Se paragoniamo queste due pagine sgrammaticate con il memoriale, scritto nella «notte di fuoco» della conversione, che Pascal portava sul cuore, letteraria­mente c'è un abisso; ma nella sostanza la ragazza delle Budrie e il genio francese si incontrano.

«Non il Dio dei filosofi, ma il Dio dei Padri, il Dio di Cristo», scrive Pascal; e Clelia con quella sua scrit­tura che man mano si allarga, fino a divenire infuo­cata e tumultuosa, dà voce ai pensieri del cuore con parole dense di luce e di sapienza, che caratterizzano la fase più alta dell'esperienza spirituale. Se due anni prima Clelia attraversava la notte oscura, ora è nella fiamma viva.

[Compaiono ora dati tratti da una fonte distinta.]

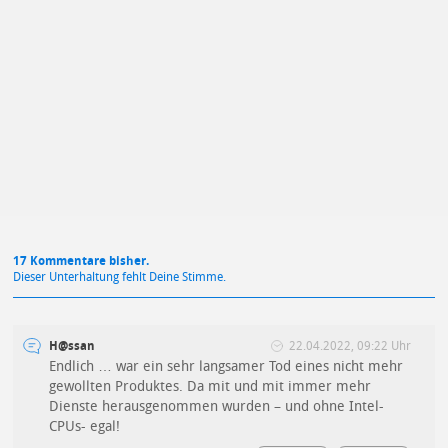
Mit Absendung stimmst du unseren
Datenschutzbestimmungen
zu
17 Kommentare bisher.
Dieser Unterhaltung fehlt Deine Stimme.
H@ssan
22.04.2022, 09:22 Uhr
Endlich … war ein sehr langsamer Tod eines nicht mehr
gewollten Produktes. Da mit und mit immer mehr
Dienste herausgenommen wurden – und ohne Intel-
CPUs- egal!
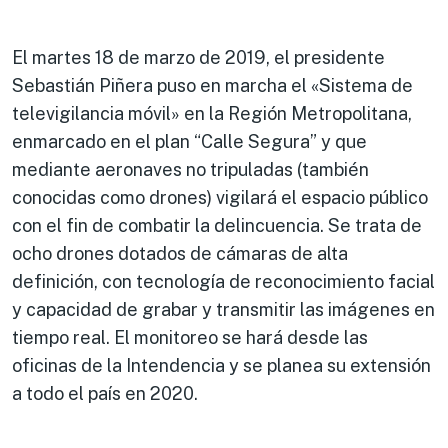
El martes 18 de marzo de 2019, el presidente
Sebastián Piñera puso en marcha el «Sistema de
televigilancia móvil» en la Región Metropolitana,
enmarcado en el plan “Calle Segura” y que
mediante aeronaves no tripuladas (también
conocidas como drones) vigilará el espacio público
con el fin de combatir la delincuencia. Se trata de
ocho drones dotados de cámaras de alta
definición, con tecnología de reconocimiento facial
y capacidad de grabar y transmitir las imágenes en
tiempo real. El monitoreo se hará desde las
oficinas de la Intendencia y se planea su extensión
a todo el país en 2020.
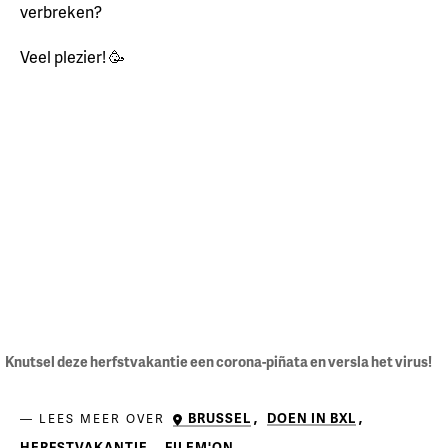
verbreken?
Veel plezier! 🥳
Knutsel deze herfstvakantie een corona-piñata en versla het virus!
BRUSSEL
,
DOEN IN BXL
,
LEES MEER OVER
HERFSTVAKANTIE
,
FILEM'ON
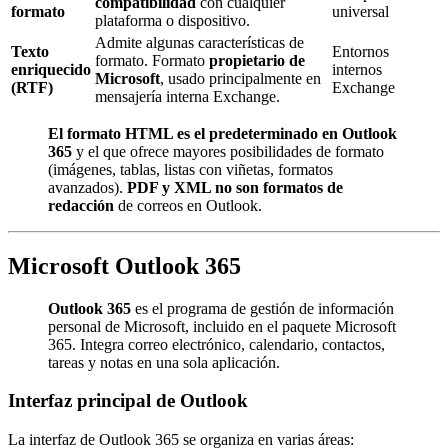
compatibilidad
con cualquier
formato
universal
plataforma o dispositivo.
Admite algunas características de
Texto
Entornos
formato. Formato
propietario de
enriquecido
internos
Microsoft
, usado principalmente en
(RTF)
Exchange
mensajería interna Exchange.
El formato HTML es el predeterminado en Outlook
365
y el que ofrece mayores posibilidades de formato
(imágenes, tablas, listas con viñetas, formatos
avanzados).
PDF y XML no son formatos de
redacción
de correos en Outlook.
Microsoft Outlook 365
Outlook 365
es el programa de gestión de información
personal de Microsoft, incluido en el paquete Microsoft
365. Integra correo electrónico, calendario, contactos,
tareas y notas en una sola aplicación.
Interfaz principal de Outlook
La interfaz de Outlook 365 se organiza en varias áreas:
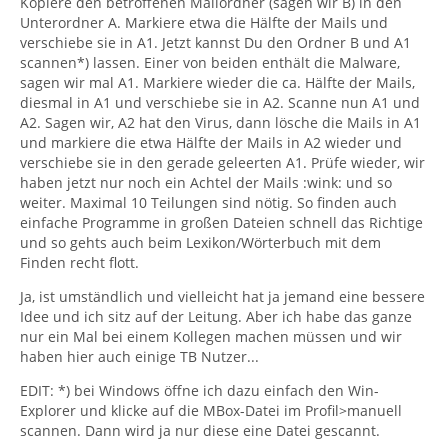
Kopiere den betroffenen Mailordner (sagen wir B) in den
Unterordner A. Markiere etwa die Hälfte der Mails und
verschiebe sie in A1. Jetzt kannst Du den Ordner B und A1
scannen*) lassen. Einer von beiden enthält die Malware,
sagen wir mal A1. Markiere wieder die ca. Hälfte der Mails,
diesmal in A1 und verschiebe sie in A2. Scanne nun A1 und
A2. Sagen wir, A2 hat den Virus, dann lösche die Mails in A1
und markiere die etwa Hälfte der Mails in A2 wieder und
verschiebe sie in den gerade geleerten A1. Prüfe wieder, wir
haben jetzt nur noch ein Achtel der Mails :wink: und so
weiter. Maximal 10 Teilungen sind nötig. So finden auch
einfache Programme in großen Dateien schnell das Richtige
und so gehts auch beim Lexikon/Wörterbuch mit dem
Finden recht flott.
Ja, ist umständlich und vielleicht hat ja jemand eine bessere
Idee und ich sitz auf der Leitung. Aber ich habe das ganze
nur ein Mal bei einem Kollegen machen müssen und wir
haben hier auch einige TB Nutzer...
EDIT: *) bei Windows öffne ich dazu einfach den Win-
Explorer und klicke auf die MBox-Datei im Profil>manuell
scannen. Dann wird ja nur diese eine Datei gescannt.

Essa portò sul cuore questo foglio di carta ripie­gato in 12 parti, forse dentro un sacchettino di tela, come usava per le medaglie e per lo scapolare della Madonna del Carmine.

Le sorelle, dopo la morte di Clelia, lo misero in una cornice povera e disadorna con quattro punte da ingegnere. Ora resta come un trofeo tra le reliquie più preziose - la Filotea, La Pratica di amar Gesù Cristo, la catenella penitenziale, il cuore con le punte, la ciocca di capelli - e costituisce il testamento spiri­tuale, il messaggio conclusivo di colei che è stata idea­trice, modello e guida della fondazione delle Budrie.